Menanggapi hal tersebut Eros Djarot menyatakan mohon maaf jika syuting ini membuat warga resah. Selanjutnya, ia menjelaskan bahwa di filmnya ini ia hanya ingin mengangkat nilai percintaan, kasih dan kelembutan yang sudah banyak ditinggalkan di film-film lain. Saat ini, film Indonesia mengedepankan seks dalam drama pencintaannya.
Namun permintaan maaf saja tidak cukup, karena yang diinginkan masyarakat adalah film itu dihentikan. Khoirul dan massa ormas Islam tetap menolak syuting film itu dilaksanakan di Solo dan sekitarnya. Dia menganggap ada bau politik yang menyeruak dalam syuting itu. Bukan hanya Ormas Islam saja yang menentang film ini, Ketua Presidium Front Anti Komunisme Surakarta, Mudrick Sangidoe menyatakan pembuatan film yang disinyalir mengandung muatan komunis itu harus dihentikan. Mudrick juga meminta pemerintah, anggota legislatif dan masyarakat untuk memiliki kepekaan yang lebih terhadap kasus ini dan secara bersama-sama menentang segala bentuk komunisme.

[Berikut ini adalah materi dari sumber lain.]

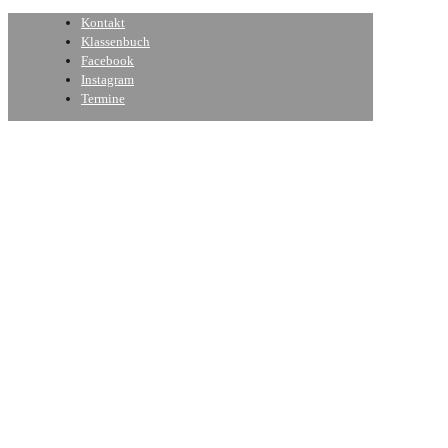
Kontakt
Klassenbuch
Facebook
Instagram
Termine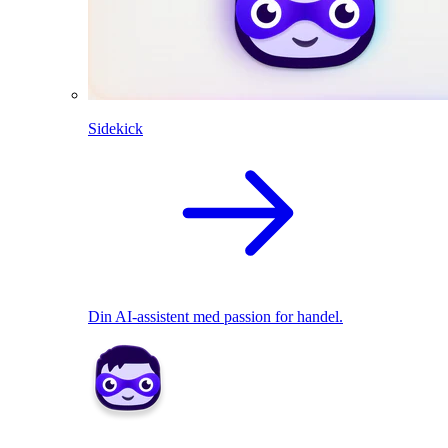
Sidekick
Din AI-assistent med passion for handel.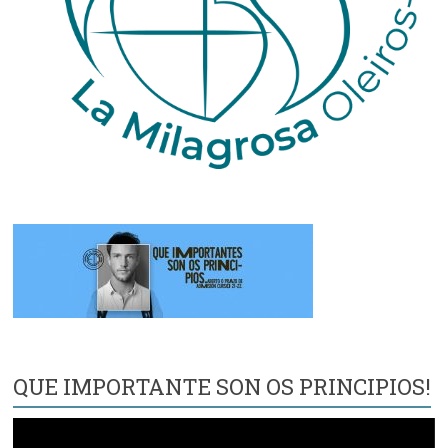
QUE IMPORTANTE SON OS PRINCIPIOS!
Reproductor
de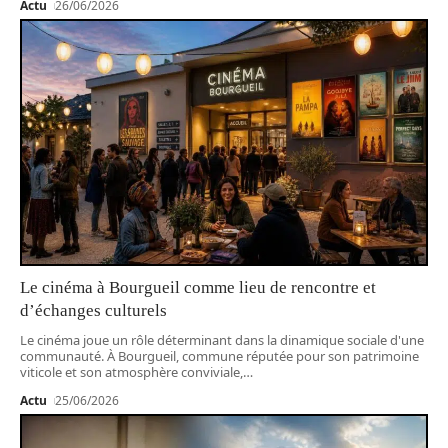
Actu
26/06/2026
Le cinéma à Bourgueil comme lieu de rencontre et
d’échanges culturels
Le cinéma joue un rôle déterminant dans la dinamique sociale d'une
communauté. À Bourgueil, commune réputée pour son patrimoine
viticole et son atmosphère conviviale,
…
Actu
25/06/2026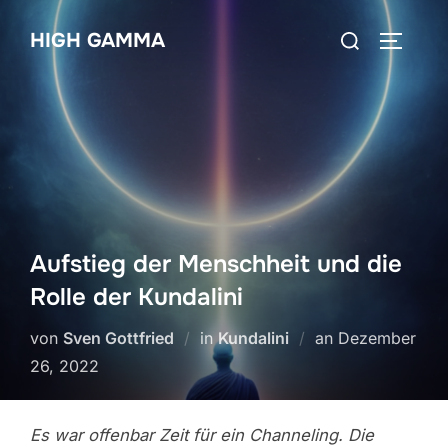
Zum
Suchen
HIGH GAMMA
Inhalt
SEITEN
nach:
springen
Aufstieg der Menschheit und die
Rolle der Kundalini
Veröffentlicht
von
Sven Gottfried
in
Kundalini
an
Dezember
am
26, 2022
Es war offenbar Zeit für ein Channeling. Die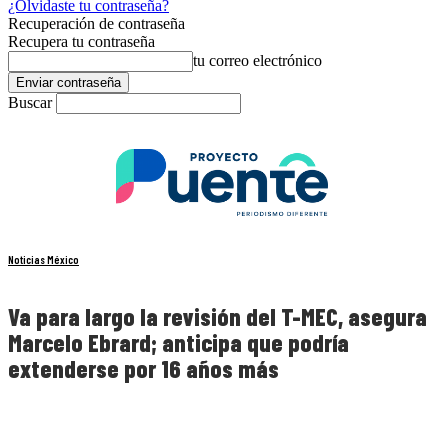
¿Olvidaste tu contraseña?
Recuperación de contraseña
Recupera tu contraseña
tu correo electrónico
Buscar
Noticias México
Va para largo la revisión del T-MEC, asegura
Marcelo Ebrard; anticipa que podría
extenderse por 16 años más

Mudrick mengaku telah menghubungi pihak-pihak terkait untuk membahas masalah tersebut.
”Kalau ternyata benar memuat ajaran komunis atau terjadi pemutarbalikan fakta tragedi ‘65, maka sudah semestinya masyarakat menentang. Apalagi di Solo sendiri pada bulan Oktober tahun 1965 pernah terjadi tragedi PKI. Yaitu 17 orang dibantai oleh PKI. Kalau pembuatan film itu terus berlanjut dan ternyata benar-benar bermuatan komunis, pihak terkait yang terlibat pembuatan film harus bertanggung jawab kalau nantinya akan ada perlawanan dari masyarakat,” ujarnya.
Sementara itu Kapoltabes Solo Kombes Pol Ahmad Sukrani melalui Kasat Intelkam Poltabes Solo Kompol Jaka Wibawa, mengatakan, kalau materinya dalam film berbeda dengan di lapangan. Hal itu, diketahui setelah klarifikasi ke Mabes Polri. "Izin awalnya percintaan, tapi ditemukan di lapangan berbeda dan ada nuansa semacam itu. Terpaksa kita belum bisa memberi izin, " katanya.